Reputation: 9928
BufferedReader in;
String line;
while ((line = in.readLine() != null) {
processor.doStuffWith(line);
}
This is how I would process a file line-by-line. In this case, however, I want to send two lines of text to the processor in every iteration. (The text file I'm processing essentially stores one record on two lines, so I'm sending a single record to the processor each time.)
What's the best way of doing this in Java?
Upvotes: 3
Views: 10122
Reputation: 273
I would refactor code to look somehow like this:
RecordReader recordReader;
Processor processor;
public void processRecords() {
Record record;
while ((record = recordReader.readRecord()) != null) {
processor.processRecord(record);
}
}
Of course in that case you have to somehow inject correct record reader in to this class but that should not be a problem.

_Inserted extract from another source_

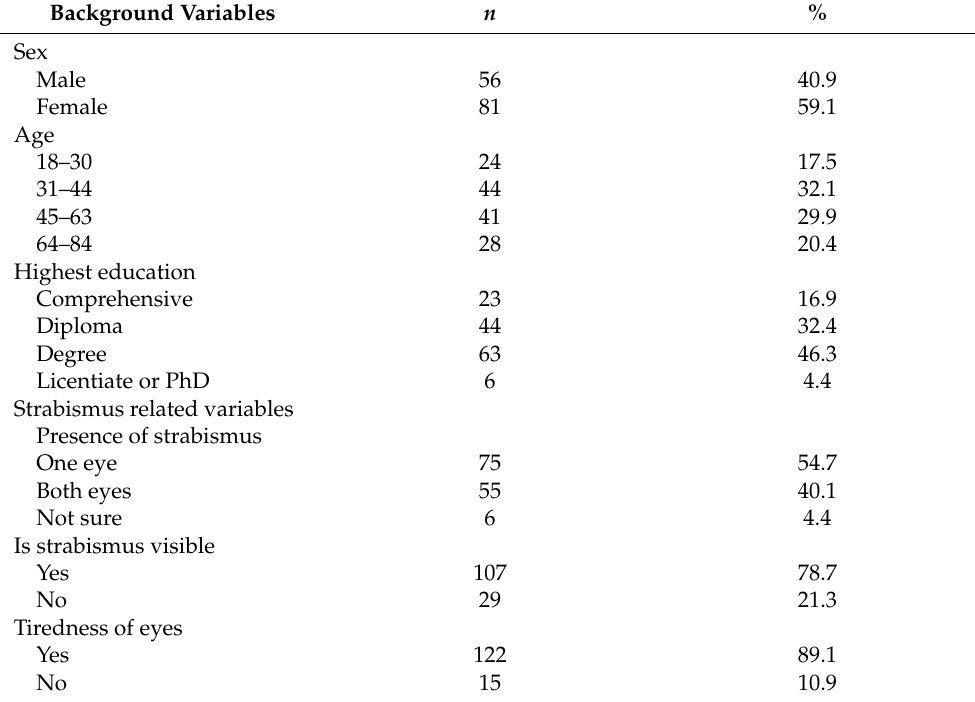
Table 1. The participants’ self-reported characteristics, n =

One implementation of the RecordReader could look like this:
class BufferedRecordReader implements RecordReader
{
BufferedReader in = null;
BufferedRecordReader(BufferedReader in)
{
this.in = in;
}
public Record readRecord()
{
String line = in.readLine();
if (line == null) {
return null;
}
Record r = new Record(line, in.readLine());
return r;
}
}
Upvotes: 0
Reputation: 7045
BufferedReader in;
String line1, line2;
while((line1 = in.readLine()) != null
&& (line2 = in.readLine()) != null))
{
processor.doStuffWith(line1, line2);
}
Or you could concatenate them if you wanted.
Upvotes: 10
Reputation: 18043
Why not just read two lines?
BufferedReader in;
String line;
while ((line = in.readLine() != null) {
processor.doStuffWith(line, in.readLine());
}
This assumes that you can rely on having full 2-line data sets in your input file.